Pédocriminalité dans l'Église : les victimes "se sentent encore une nouvelle fois trahies" par les lenteurs de l'indemnisation, déplore une association
Une réunion a lieu mardi après-midi entre les victimes et l'Inirr pour s'expliquer sur la lenteur de traitements des dossiers. Près de 800 ont été déposés depuis janvier.

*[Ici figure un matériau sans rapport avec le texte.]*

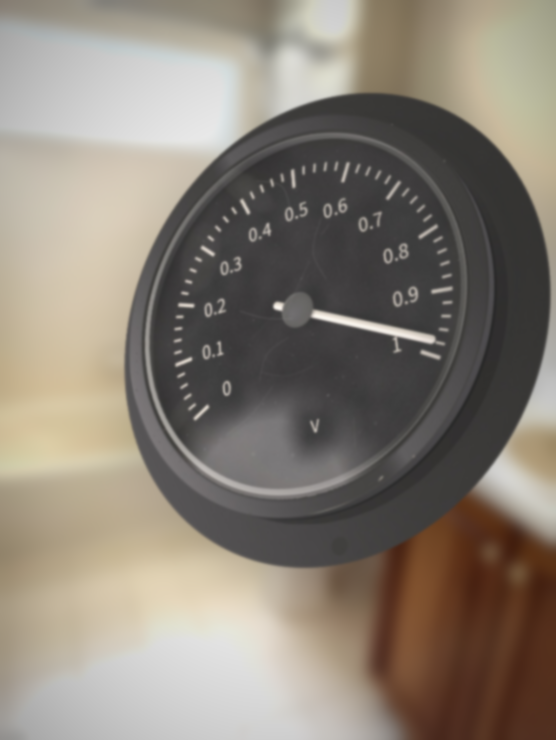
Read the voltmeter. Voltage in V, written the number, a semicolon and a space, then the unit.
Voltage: 0.98; V
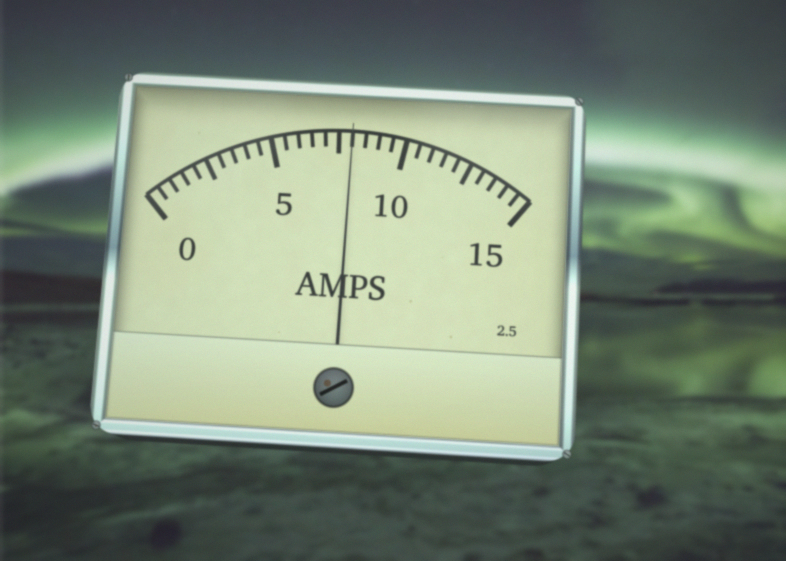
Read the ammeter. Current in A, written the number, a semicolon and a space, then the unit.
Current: 8; A
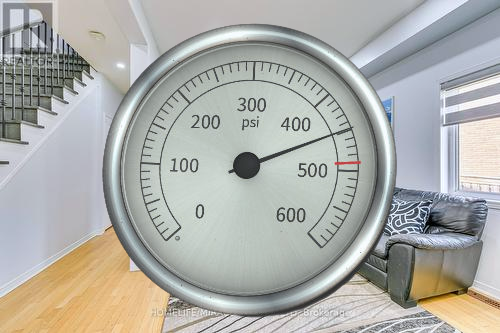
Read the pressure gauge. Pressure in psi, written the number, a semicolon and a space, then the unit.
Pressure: 450; psi
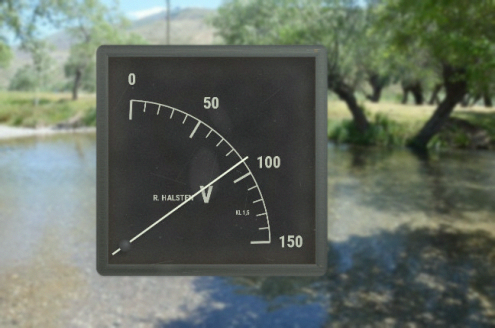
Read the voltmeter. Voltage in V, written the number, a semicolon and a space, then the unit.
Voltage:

Les victimes "se sentent encore une nouvelle fois trahies", déplore mardi 14 juin sur franceinfo Olivier Savignac, président de l’association de victimes d’abus sexuels Parler et Revivre. L’Instance nationale indépendante de reconnaissance et de réparation (Inirr), principale instance chargée des réparations pour les faits de pédocriminalité dans l’Église, reçoit en fin de journée à Paris les associations de victimes. Huit mois après la création de cette structure, plusieurs collectifs dénoncent la lenteur de traitement des dossiers et même son "amateurisme". Certaines victimes attendent depuis plusieurs mois un rendez-vous. Pour une personne "toute sa vie dans le désarroi, dans la souffrance", c'est "très compliqué de refaire confiance au monde qui l'entoure. Cet infime lien devait être là et il n’est pas là", regrette-t-il. "On attend d'eux une meilleure transparence et qu'enfin des choses soient sur les rails", dit-il.
franceinfo : Qu’est-ce que ne fonctionne pas ?
Olivier Savignac : La première pierre de cette démarche de reconnaissance, c’est d’abord des gens formés avec le même processus et qui sont aussi des personnes actives. On ne peut pas attendre de bénévoles la même chose que de professionnels.
"Les personnes ne sont reçues que sur Paris. Cela veut dire quid des personnes qui sont à l'autre bout de la France."
Olivier Savignac, président de l’association Parler et Revivreà franceinfo
Pourquoi ne pas régionaliser ces référents ? On ne voit rien de tout cela et nous sommes très inquiets. Le problème, c'est qu’on est face à une instance qui n'a pas su se construire correctement, mais dans la précipitation. Vous avez des personnes qui ont écrit à cette instance parce qu'il n’y a même pas de numéro de téléphone. Ils ont écrit il y a six mois, ils n’ont toujours pas de réponse. C’est là où c'est grave. On se rend compte que c'est une seule et même personne qui répond à 700 demandes. Cela ne peut pas fonctionner. C'est pour cela que pour nous sommes très inquiets. Nous étions très inquiets déjà il y a quelques mois. Et là, finalement, ça se confirme.
Cette instance a commencé à fonctionner sans être vraiment prête, selon vous ?
Il y avait une pression sur le dos de l'Église à mettre en place une commission. Cette commission aurait dû prendre le temps de se mettre en place comme à l'époque la Ciase, la commission qui avait enquêté sur ces crimes sexuels dans l'Église. Elle avait mis au moins six mois à sept mois pour se mettre en place. Là, cela a été précipité avec des échéanciers que cette commission a avancés, qu'elle s'est elle-même fixés et qu'elle n'a pas tenus. Et vous avez en face des personnes qui ont vraiment besoin, d’abord, de cet acte de reconnaissance et ensuite de ce qu'on peut appeler symboliquement la réparation, mais aussi l'indemnisation. Et vous avez ces personnes qui sont dans l'attente et qui se sentent encore une nouvelle fois trahies. C'est là où c'est grave. Une personne victime qui a été toute sa vie dans le désarroi, dans la souffrance, c'est très compliqué de refaire confiance au monde qui l'entoure. Cet infime lien devait être là et il n’est pas là.
Quels changements attendez-vous concrètement ?
Une meilleure structuration de la commission et se rendre beaucoup plus proche des personnes. Déjà un même processus de formation pour tous les référents à l'écoute, tous les référents qui prennent les dossiers puisqu’à chaque dossier déposé, c'est un référent qui est nommé. Prendre le temps d'entendre les personnes, d'écouter en présentiel et pas au téléphone et ensuite traiter correctement le dossier, cela peut prendre plusieurs mois, mais il faut encore l'expliquer de manière pédagogique pour que des personnes soient en parfaite confiance.
"Cette instance n'a pas été transparente dès le début entre ce qui doit être envoyé vers le pénal et celles qui concernent la restauration, la réparation, le symbolique, parce que ce sont des affaires anciennes."
Olivier Savignacà franceinfo
C’est le manque de transparence dans la démarche et par rapport à ce qu'ils proposent aux personnes victimes qui font qu’il n'y a pas de confiance. On attend d'eux un meilleur positionnement, une meilleure transparence et qu'enfin des choses soient sur les rails.